Mechanisms of object-based correspondence (DFG HE7543/1-1; Elisabeth Hein)
The visual system is able to create and maintain a stable representation of our environment - keeping the identity of the elements around us through changes in space over time - despite the original information that arrives at the retina being ambiguous. For a long time, the dominant view in the field was that the visual system is able to do so, i.e., to establish correspondence between elements, using mainly spatiotemporal proximity that in turn determines motion energy between the elements. Recent studies, however, showed that higher-level factors, e.g., the perceived feature similarity between the elements and the grouping context, could also play an important role in determining correspondence. The aim of this project is to use behavioral experiments, as well as eye tracking and electrophysiological measurements, in order to test specific predictions of a new object-based correspondence mechanism. This mechanism is able to account for the new results and explain the influence of higher-level factors through a correspondence process that is based on object representations instead of basic low-level factors as spatiotemporal proximity. In particular, this project will examine the influence of attention on correspondence, determine the level at which the processing of correspondence is solved, and assess the role that the scene and feature variability of the context play in correspondence.
Mechanisms of temporal preparation in stimulus selection (DFG SE2576/1-1; Verena Seibold)

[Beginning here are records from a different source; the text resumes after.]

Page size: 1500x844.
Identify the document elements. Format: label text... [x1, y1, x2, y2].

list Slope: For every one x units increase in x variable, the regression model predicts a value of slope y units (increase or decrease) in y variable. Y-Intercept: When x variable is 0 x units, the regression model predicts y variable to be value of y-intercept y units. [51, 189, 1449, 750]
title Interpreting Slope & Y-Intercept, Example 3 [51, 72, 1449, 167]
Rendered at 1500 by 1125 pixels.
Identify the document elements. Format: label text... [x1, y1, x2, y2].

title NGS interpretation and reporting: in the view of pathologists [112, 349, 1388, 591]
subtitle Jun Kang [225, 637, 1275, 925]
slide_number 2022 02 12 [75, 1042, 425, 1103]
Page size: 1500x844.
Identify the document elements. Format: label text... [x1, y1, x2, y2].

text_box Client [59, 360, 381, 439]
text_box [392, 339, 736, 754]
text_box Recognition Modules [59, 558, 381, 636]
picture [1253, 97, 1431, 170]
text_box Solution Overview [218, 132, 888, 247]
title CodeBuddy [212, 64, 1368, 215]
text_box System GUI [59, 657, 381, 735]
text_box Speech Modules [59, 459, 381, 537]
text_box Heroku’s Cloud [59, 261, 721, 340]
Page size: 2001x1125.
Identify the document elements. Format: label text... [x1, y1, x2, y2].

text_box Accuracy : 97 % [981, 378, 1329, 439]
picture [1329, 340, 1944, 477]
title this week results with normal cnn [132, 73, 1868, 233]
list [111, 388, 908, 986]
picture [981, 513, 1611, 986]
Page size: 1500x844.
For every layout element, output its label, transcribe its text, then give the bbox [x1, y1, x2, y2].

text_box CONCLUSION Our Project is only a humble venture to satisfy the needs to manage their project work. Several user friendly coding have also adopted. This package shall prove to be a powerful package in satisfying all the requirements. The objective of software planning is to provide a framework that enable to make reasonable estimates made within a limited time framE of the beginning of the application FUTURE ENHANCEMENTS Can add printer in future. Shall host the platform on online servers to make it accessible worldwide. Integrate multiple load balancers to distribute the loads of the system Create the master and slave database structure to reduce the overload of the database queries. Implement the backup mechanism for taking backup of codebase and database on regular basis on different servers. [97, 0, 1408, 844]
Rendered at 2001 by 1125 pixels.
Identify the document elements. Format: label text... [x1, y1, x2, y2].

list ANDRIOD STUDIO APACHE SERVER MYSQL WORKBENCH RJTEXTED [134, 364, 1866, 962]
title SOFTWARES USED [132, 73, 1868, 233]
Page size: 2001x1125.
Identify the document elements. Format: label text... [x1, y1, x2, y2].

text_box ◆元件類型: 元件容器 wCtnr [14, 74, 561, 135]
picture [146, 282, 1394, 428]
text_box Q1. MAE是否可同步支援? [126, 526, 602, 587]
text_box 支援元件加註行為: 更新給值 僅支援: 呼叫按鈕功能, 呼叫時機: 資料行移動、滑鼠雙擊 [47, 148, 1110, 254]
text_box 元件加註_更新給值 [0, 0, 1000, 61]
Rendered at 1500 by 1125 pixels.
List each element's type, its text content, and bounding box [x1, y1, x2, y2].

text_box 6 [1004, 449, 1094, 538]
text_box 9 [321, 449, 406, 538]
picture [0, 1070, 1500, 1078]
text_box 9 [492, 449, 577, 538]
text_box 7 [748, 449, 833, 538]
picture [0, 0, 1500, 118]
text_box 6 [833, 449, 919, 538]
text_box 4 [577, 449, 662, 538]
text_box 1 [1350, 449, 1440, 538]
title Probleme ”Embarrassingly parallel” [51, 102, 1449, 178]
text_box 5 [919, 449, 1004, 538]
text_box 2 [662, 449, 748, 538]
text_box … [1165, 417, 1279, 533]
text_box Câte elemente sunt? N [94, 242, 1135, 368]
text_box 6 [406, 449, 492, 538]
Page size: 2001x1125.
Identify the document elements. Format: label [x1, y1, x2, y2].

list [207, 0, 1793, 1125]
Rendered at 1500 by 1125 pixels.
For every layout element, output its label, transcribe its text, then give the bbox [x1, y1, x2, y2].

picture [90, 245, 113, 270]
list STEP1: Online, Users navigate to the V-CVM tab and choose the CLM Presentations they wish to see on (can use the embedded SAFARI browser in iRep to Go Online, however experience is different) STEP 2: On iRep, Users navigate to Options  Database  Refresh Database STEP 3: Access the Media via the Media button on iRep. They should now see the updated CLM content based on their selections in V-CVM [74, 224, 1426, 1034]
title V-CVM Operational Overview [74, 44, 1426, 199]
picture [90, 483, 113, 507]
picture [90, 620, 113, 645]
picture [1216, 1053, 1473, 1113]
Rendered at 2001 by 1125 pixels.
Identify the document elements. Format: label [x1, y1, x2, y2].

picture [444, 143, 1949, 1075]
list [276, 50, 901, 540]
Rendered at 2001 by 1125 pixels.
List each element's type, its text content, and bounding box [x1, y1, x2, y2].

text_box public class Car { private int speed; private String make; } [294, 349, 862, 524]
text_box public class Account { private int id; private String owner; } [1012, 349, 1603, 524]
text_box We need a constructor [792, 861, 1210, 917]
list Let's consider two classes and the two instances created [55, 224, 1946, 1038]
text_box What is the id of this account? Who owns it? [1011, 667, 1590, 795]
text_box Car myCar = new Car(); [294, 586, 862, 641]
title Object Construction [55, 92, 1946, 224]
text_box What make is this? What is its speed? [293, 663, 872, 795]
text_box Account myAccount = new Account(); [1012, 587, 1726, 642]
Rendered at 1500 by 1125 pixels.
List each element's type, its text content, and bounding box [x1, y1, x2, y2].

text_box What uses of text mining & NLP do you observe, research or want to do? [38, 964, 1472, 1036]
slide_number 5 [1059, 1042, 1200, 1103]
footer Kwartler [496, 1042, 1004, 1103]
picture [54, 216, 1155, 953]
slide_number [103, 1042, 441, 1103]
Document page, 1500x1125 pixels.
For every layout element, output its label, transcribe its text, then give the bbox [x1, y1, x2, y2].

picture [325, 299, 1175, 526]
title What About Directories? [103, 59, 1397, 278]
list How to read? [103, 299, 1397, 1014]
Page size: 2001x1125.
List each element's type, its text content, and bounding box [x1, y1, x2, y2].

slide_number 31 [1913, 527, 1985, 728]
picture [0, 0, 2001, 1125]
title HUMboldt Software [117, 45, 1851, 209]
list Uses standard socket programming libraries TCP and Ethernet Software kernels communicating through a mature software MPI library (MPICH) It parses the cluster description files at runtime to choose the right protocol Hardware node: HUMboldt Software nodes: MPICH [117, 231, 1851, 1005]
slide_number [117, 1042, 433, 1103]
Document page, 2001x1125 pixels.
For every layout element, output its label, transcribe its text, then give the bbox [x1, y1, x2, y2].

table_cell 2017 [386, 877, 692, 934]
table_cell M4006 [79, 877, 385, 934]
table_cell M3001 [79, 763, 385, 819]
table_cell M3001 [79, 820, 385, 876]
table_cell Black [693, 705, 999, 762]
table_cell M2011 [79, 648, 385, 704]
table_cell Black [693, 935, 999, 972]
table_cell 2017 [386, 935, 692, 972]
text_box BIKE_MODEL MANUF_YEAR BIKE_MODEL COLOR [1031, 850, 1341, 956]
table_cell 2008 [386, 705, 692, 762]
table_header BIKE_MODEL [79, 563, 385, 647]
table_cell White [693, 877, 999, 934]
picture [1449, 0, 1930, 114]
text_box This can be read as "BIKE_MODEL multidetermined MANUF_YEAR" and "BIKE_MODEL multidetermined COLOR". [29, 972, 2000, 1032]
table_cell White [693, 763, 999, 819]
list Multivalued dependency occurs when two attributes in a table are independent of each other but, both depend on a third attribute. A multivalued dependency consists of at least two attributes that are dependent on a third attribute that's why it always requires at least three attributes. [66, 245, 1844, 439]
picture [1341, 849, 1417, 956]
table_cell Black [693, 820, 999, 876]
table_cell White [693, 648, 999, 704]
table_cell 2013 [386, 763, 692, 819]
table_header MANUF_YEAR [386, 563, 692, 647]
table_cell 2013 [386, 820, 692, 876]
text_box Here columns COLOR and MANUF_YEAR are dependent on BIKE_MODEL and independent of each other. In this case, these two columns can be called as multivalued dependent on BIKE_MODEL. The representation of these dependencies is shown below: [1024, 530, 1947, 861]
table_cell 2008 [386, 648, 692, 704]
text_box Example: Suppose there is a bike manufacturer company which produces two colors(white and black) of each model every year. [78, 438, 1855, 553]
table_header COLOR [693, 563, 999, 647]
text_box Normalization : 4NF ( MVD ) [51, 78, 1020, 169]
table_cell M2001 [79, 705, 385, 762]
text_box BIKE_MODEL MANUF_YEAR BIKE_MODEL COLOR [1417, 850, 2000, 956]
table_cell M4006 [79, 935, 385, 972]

Selective attention is a fundamental mechanism of the brain that allows selecting only that part of incoming sensory information for deeper processing that is currently relevant and matches the needs and goals of an organism. Recent research work suggests that the efficiency of this selection mechanism depends fundamentally on an organism’s ability to make temporal predictions and thus temporally prepare the brain for sensory information. Yet, it is still unclear how temporal preparation for sensory information exerts its beneficial effect on stimulus selection. The aim of this project is to fill in this gap and to investigate systematically the mechanisms by which temporal preparation facilitates stimulus selection.